The idea of making up an imaginary conversation with John Keats over a bowl of morning oatmeal is the sort of gesture you might expect of Ogden Nash, or James Thurber. Having Keats mull over his composition of "Ode to a Nightingale" in his characteristic Cockney accent is the sort of clever detail that would charm the casual poetaster. Two details seem somewhat out of place, though, or perhaps they're examples of Kinnell's contribution to the imaginary history of literary biography. Somehow I doubt whether Keats would be comfortable with the simile of "the way here and there a line will go into the configuration of a Moslem at prayer, then raise itself up and peer about, and then lay itself down slightly off the mark"; or the remark about "amnion's tatters." Amnion is the thin, tough, membranous serous-filled sac that encloses the embryo or fetus of a mammal, bird or reptile. "Amnion's tatters" is the sort of slightly yucky detail that is characteristic Kinnell. That oatmeal should evoke associations like this is the sort of standard grim connection that drives his imaginative engine.




John Keats bust

The poem concludes with a humorous aside about the Irish potato connection of Patrick Kavanagh:"I am aware that a leftover baked potato is damp, slippery, and simultaneously gummy and crumbly, and therefore I'm going to invite Patrick Kavanagh to join me." Irish poet Patrick Kavanagh was safe in his grave long before Kinnell put him into this poem, so the conversation with the dead conceit is preserved. I think it's encouraging to see a fee-fie-fo-fum poet like Kinnell let his hair down, occasionally, and write a poem of simple charm, even when it's thinly disguised free-verse doggerel like this. Allowing oneself to step out of the robes of high aesthetic discourse and speak commonly is always a useful exercise. Pound often did it, to great effect, and his mixture of rude frankness with high toned address is one of the strengths of Modernist art.

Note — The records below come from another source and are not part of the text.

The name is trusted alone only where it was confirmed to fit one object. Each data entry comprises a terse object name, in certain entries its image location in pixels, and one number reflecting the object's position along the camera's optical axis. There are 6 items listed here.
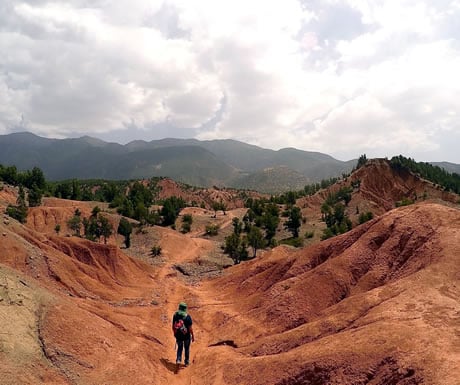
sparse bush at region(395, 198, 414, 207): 62.21
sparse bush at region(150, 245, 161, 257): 45.84
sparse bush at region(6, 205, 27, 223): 43.35
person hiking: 13.66
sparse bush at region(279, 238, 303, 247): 50.64
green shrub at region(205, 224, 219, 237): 63.71
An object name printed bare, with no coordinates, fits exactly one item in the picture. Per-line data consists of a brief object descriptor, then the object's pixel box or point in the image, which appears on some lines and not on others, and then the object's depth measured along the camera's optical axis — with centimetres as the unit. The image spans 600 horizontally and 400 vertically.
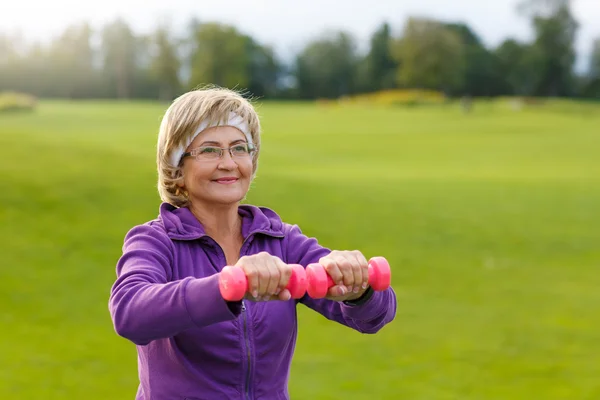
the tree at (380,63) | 7025
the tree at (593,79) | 6781
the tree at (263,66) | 6625
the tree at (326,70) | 6762
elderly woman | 226
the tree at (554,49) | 6706
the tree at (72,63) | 5903
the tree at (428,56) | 6731
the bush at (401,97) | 6150
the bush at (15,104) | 3784
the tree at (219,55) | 6175
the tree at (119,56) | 6350
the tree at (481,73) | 6800
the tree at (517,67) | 6681
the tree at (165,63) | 6406
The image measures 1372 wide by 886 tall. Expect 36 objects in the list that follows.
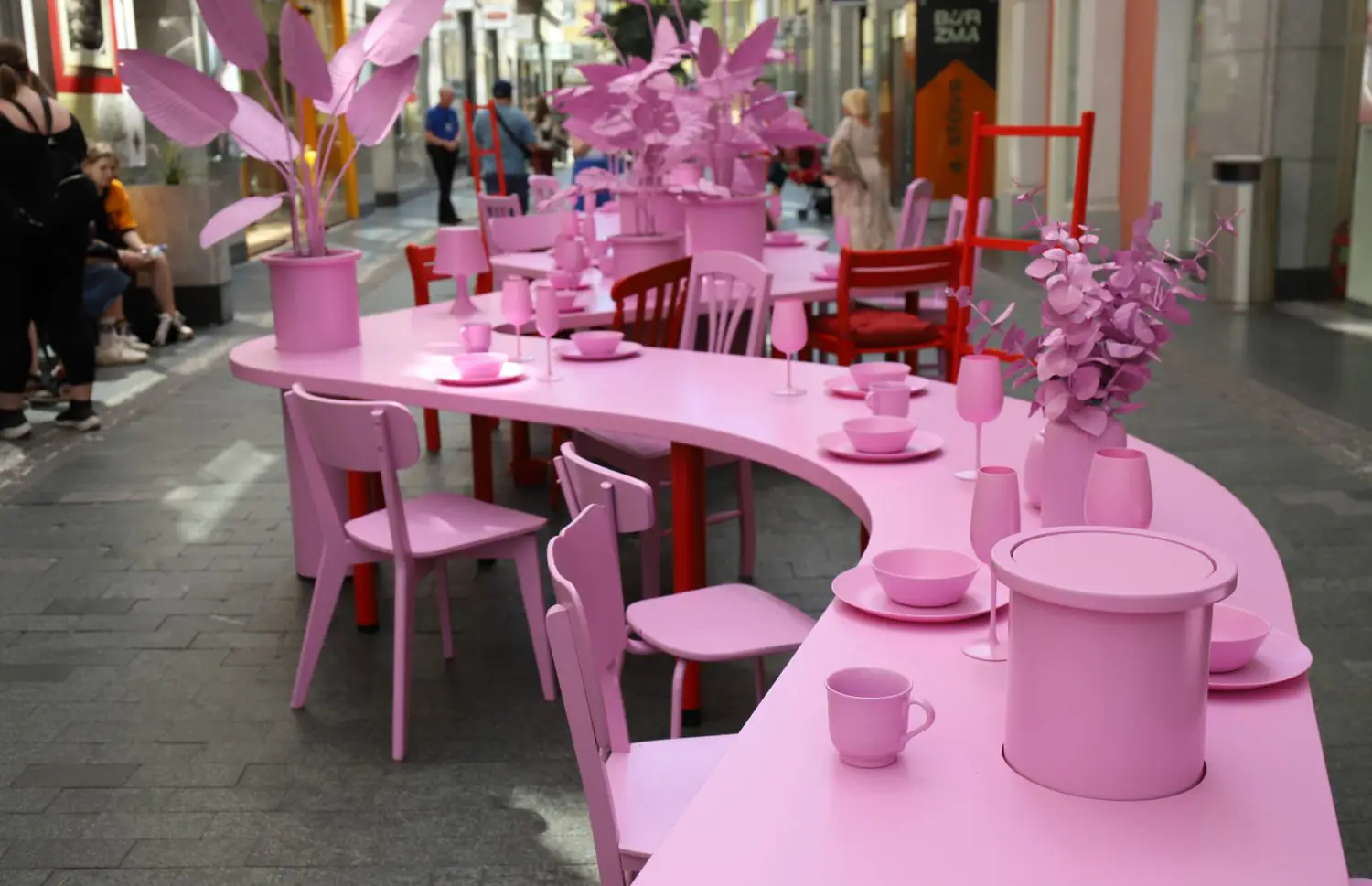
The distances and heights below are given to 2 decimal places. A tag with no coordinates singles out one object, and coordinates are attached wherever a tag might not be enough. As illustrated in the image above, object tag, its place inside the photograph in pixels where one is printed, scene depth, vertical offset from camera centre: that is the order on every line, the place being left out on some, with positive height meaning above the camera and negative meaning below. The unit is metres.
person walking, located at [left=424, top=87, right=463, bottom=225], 16.98 -0.35
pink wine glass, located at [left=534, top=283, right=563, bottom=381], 3.63 -0.48
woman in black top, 6.39 -0.47
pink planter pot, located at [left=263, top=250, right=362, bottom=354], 4.08 -0.48
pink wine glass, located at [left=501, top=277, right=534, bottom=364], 3.79 -0.47
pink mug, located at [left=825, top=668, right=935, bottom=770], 1.50 -0.62
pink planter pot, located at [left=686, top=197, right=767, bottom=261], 5.16 -0.38
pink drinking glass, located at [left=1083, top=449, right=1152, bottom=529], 1.94 -0.50
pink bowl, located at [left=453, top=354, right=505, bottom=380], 3.75 -0.62
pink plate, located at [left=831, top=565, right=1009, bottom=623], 1.92 -0.64
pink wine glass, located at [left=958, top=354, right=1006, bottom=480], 2.48 -0.46
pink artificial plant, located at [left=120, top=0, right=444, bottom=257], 3.70 +0.08
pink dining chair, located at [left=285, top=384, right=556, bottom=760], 3.20 -0.97
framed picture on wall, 9.00 +0.50
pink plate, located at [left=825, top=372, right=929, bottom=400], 3.41 -0.63
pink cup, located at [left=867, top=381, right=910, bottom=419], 3.03 -0.59
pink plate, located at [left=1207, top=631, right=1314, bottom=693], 1.67 -0.64
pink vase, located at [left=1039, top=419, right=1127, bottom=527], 2.16 -0.52
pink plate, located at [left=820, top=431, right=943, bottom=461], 2.80 -0.64
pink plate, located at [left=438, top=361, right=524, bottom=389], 3.70 -0.64
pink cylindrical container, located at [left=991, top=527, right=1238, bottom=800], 1.36 -0.51
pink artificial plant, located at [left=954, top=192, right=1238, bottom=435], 1.97 -0.29
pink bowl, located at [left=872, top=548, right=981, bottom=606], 1.94 -0.61
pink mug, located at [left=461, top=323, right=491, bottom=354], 4.00 -0.58
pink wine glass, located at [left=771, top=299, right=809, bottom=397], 3.38 -0.48
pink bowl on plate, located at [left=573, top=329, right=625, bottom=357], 3.99 -0.60
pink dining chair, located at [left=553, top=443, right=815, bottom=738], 2.15 -0.96
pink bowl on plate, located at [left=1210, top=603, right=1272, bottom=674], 1.68 -0.61
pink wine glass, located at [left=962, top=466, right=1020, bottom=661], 1.90 -0.51
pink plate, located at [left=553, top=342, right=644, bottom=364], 4.00 -0.63
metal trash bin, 9.65 -0.82
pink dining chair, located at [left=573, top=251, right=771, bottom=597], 4.12 -0.74
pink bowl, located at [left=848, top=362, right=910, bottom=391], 3.41 -0.60
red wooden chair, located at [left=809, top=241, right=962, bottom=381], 5.22 -0.82
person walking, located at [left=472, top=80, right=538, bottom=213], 13.88 -0.20
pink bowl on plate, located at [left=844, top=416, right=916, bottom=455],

For most of his career, Kinnell walked the typical tight-rope of maintaining the modicum of decorum while speaking--more or less--in the vulgar tongue. He never ascended to the kind of strained prosaic intensity of Jack Gilbert, James Wright, though one senses that he was just as ambitious and committed to that intensity of potential effect as they were. Kinnell has a devoted following, and it's easy to see why. He puts out a controlled, clean line of measured positions, strongly male; his opinions are predictably correct, and he projects the loner's romantic code of individuality and crusty disdain. I have admired a number of his poems, though they ultimately present no challenges to poetic formality, or prevailing political conceits or presumptions. There is a level of ambivalent complacence about this which is distinctly un-contemporary. And Oatmeal seems to capture some of this tension, between the immediate reality of daily life (eating breakfast alone), and his aspiration to connect with the larger tradition that inspired his earliest efforts. Perhaps Kinnell had realized, at some point late in the game, that it was his differences and privacies and incidental oddnesses that would, in the end, save his name from the obscurity of the quotidian, from the predictable niceties of the day.